Neue Westfälische (Bielefeld): Kommentar: Griechenland muss sparen An der Kandare MARTIN KRAUSE

Die griechischen Volksvertreter haben sich für
einen grausamen Sparmarathon entschieden, aber eine freie Wahl war es
nicht. Die europäischen Partner haben die Hand am Geldhahn, und weil
die Rating-Agenturen längst den Daumen gesenkt hatten, wäre der
Staatsbankrott die Alternative gewesen. Eine weitere parlamentarische
Hürde muss in Athen noch genommen werden, dann sollen die Griechen
den Gürtel noch enger schnallen. Das Prinzip ist schlicht: Seit
Jahren hat der griechische Staat mehr Geld ausgegeben als
eingenommen, das Staatsdefizit überschritt alle Jahre wieder die in
der Eurozone erlaubten Werte. 2010 standen den Einnahmen von 90
Milliarden Euro Ausgaben von 114 Milliarden Euro gegenüber. Die
Schuldenmacherei hat sich geläppert. Mit dieser Politik soll endlich
Schluss sein, der Schuldenberg (350 Milliarden Euro) darf nicht mehr
wachsen. Doch das ist leichter gesagt als getan, allein die Zinsen
vertilgen zweistellige Milliardenbeträge. Den Griechen steht eine
Tortur bevor. Im europäischen Maßstab sind die griechischen Schulden
überschaubar, und wie sehr die Griechenkrise die Stabilität des Euros
bedroht, ist mit Blick auf den festen Kurs zum Dollar zweifelhaft.

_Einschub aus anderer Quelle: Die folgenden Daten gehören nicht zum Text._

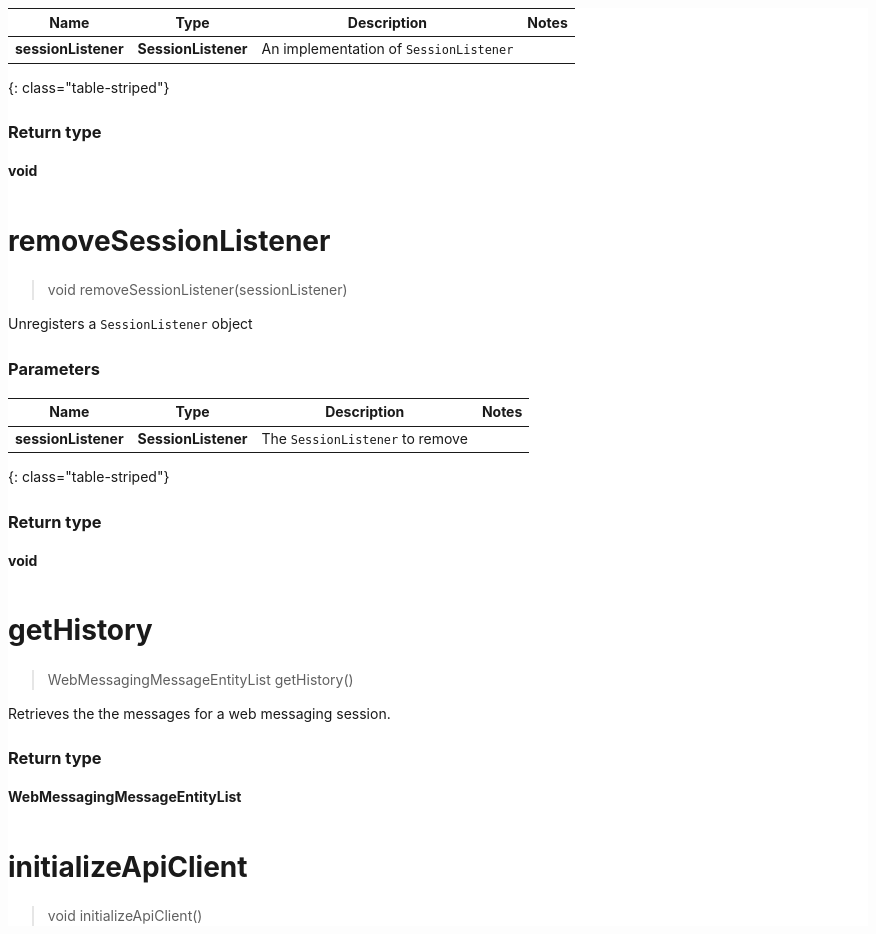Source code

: 
| Name | Type | Description  | Notes |
| ------------- | ------------- | ------------- | ------------- |
| **sessionListener** | **SessionListener**| An implementation of <code>SessionListener</code>   |
{: class="table-striped"}


### Return type

**void**

<a name="removeSessionListener1"></a>

# **removeSessionListener**



> void removeSessionListener(sessionListener)

Unregisters a <code>SessionListener</code> object

### Parameters


| Name | Type | Description  | Notes |
| ------------- | ------------- | ------------- | ------------- |
| **sessionListener** | **SessionListener**| The <code>SessionListener</code> to remove   |
{: class="table-striped"}


### Return type

**void**

<a name="getHistory1"></a>

# **getHistory**



> WebMessagingMessageEntityList getHistory()

Retrieves the the messages for a web messaging session.
### Return type

**WebMessagingMessageEntityList**

<a name="initializeApiClient1"></a>

# **initializeApiClient**



> void initializeApiClient()
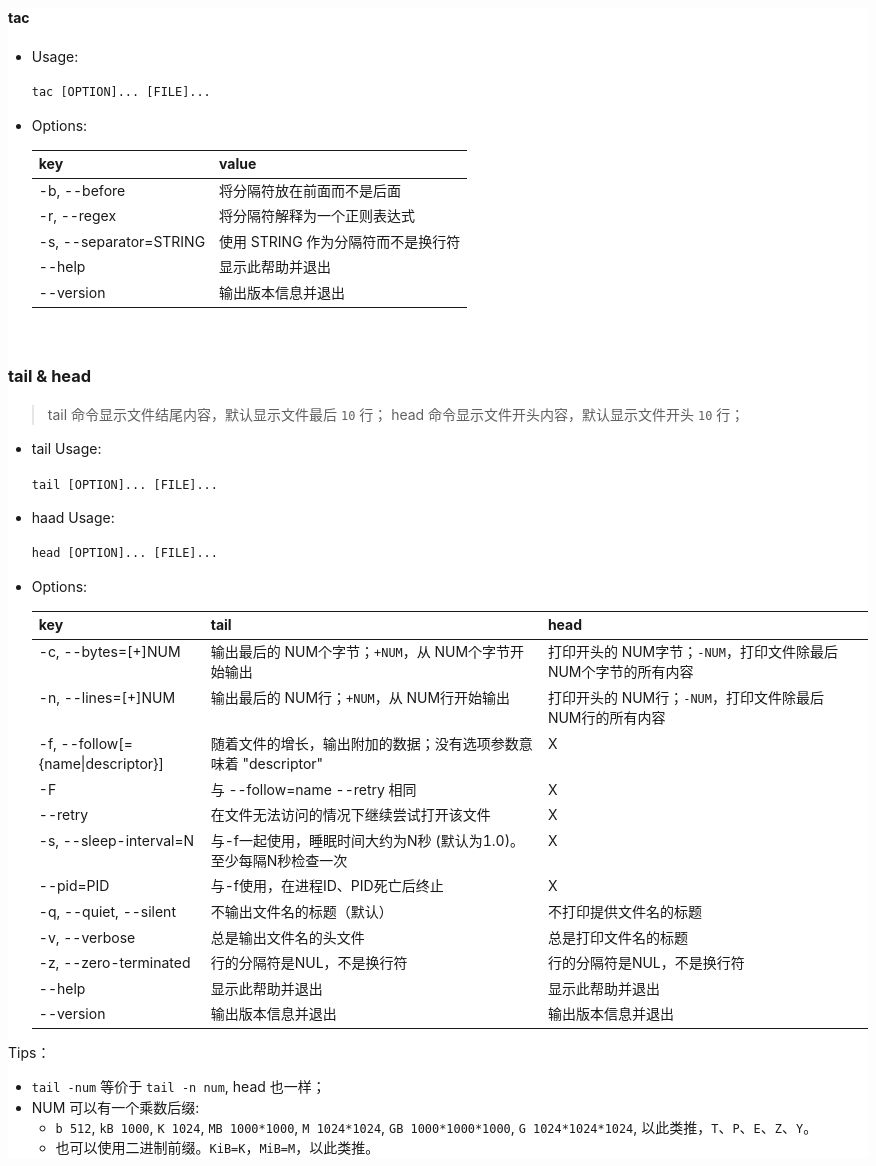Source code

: #### tac

- Usage:

    `tac [OPTION]... [FILE]...`

- Options:

    | key | value |
    | ---- | ---- |
    |-b, --before | 将分隔符放在前面而不是后面 |
    |-r, --regex | 将分隔符解释为一个正则表达式 |
    |-s, --separator=STRING | 使用 STRING 作为分隔符而不是换行符 |
    |    --help | 显示此帮助并退出 |
    |    --version | 输出版本信息并退出 |

</br>

### tail & head

> tail 命令显示文件结尾内容，默认显示文件最后 `10` 行； head 命令显示文件开头内容，默认显示文件开头 `10` 行；

- tail Usage:

    `tail [OPTION]... [FILE]...`

- haad Usage:

    `head [OPTION]... [FILE]...`

- Options:

    | key | tail | head |
    | ---- | ---- | ---- |
    |-c, --bytes=[+]NUM | 输出最后的 NUM个字节；`+NUM`，从 NUM个字节开始输出 | 打印开头的 NUM字节；`-NUM`，打印文件除最后 NUM个字节的所有内容 |
    |-n, --lines=[+]NUM | 输出最后的 NUM行；`+NUM`，从 NUM行开始输出 | 打印开头的 NUM行；`-NUM`，打印文件除最后 NUM行的所有内容 |
    |-f, --follow[={name\|descriptor}] | 随着文件的增长，输出附加的数据；没有选项参数意味着 "descriptor" | X |
    |-F | 与 --follow=name --retry 相同 | X |
    |    --retry | 在文件无法访问的情况下继续尝试打开该文件 | X |
    |-s, --sleep-interval=N | 与-f一起使用，睡眠时间大约为N秒 (默认为1.0)。 至少每隔N秒检查一次 | X |
    |    --pid=PID | 与-f使用，在进程ID、PID死亡后终止 | X |
    |-q, --quiet, --silent | 不输出文件名的标题（默认） | 不打印提供文件名的标题 |
    |-v, --verbose | 总是输出文件名的头文件 | 总是打印文件名的标题 |
    |-z, --zero-terminated | 行的分隔符是NUL，不是换行符 |行的分隔符是NUL，不是换行符  |
    |    --help | 显示此帮助并退出 | 显示此帮助并退出 |
    |    --version | 输出版本信息并退出 | 输出版本信息并退出 |

Tips：

- `tail -num` 等价于 `tail -n num`, head 也一样；
- NUM 可以有一个乘数后缀:
  - `b 512`, `kB 1000`, `K 1024`, `MB 1000*1000`, `M 1024*1024`,
`GB 1000*1000*1000`, `G 1024*1024*1024`, 以此类推，`T`、`P`、`E`、`Z`、`Y`。
  - 也可以使用二进制前缀。`KiB=K`，`MiB=M`，以此类推。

Echte Gefahr aber besteht für die europäische Solidarität. Keiner
will dem unsoliden Partner ständig ein Leben über seinen
Verhältnissen finanzieren. Dies und die Furcht vor Dominoeffekten,
die den Bankensektor oder die Staaten erfassen könnten, führte dazu,
dass Griechenland an die Kandare genommen wurde. Das Land hat de
facto einen Teil seiner Souveränität aufgegeben, um Teil der Eurozone
zu bleiben. Sobald das griechische Abenteuer glimpflich überstanden
ist, sollten neue Institutionen mit zentralen Aufgaben geschaffen
werden. Der Versuch, eine gemeinsame Währung ohne gemeinsame
Finanzpolitik aufrecht zu erhalten, ist gescheitert.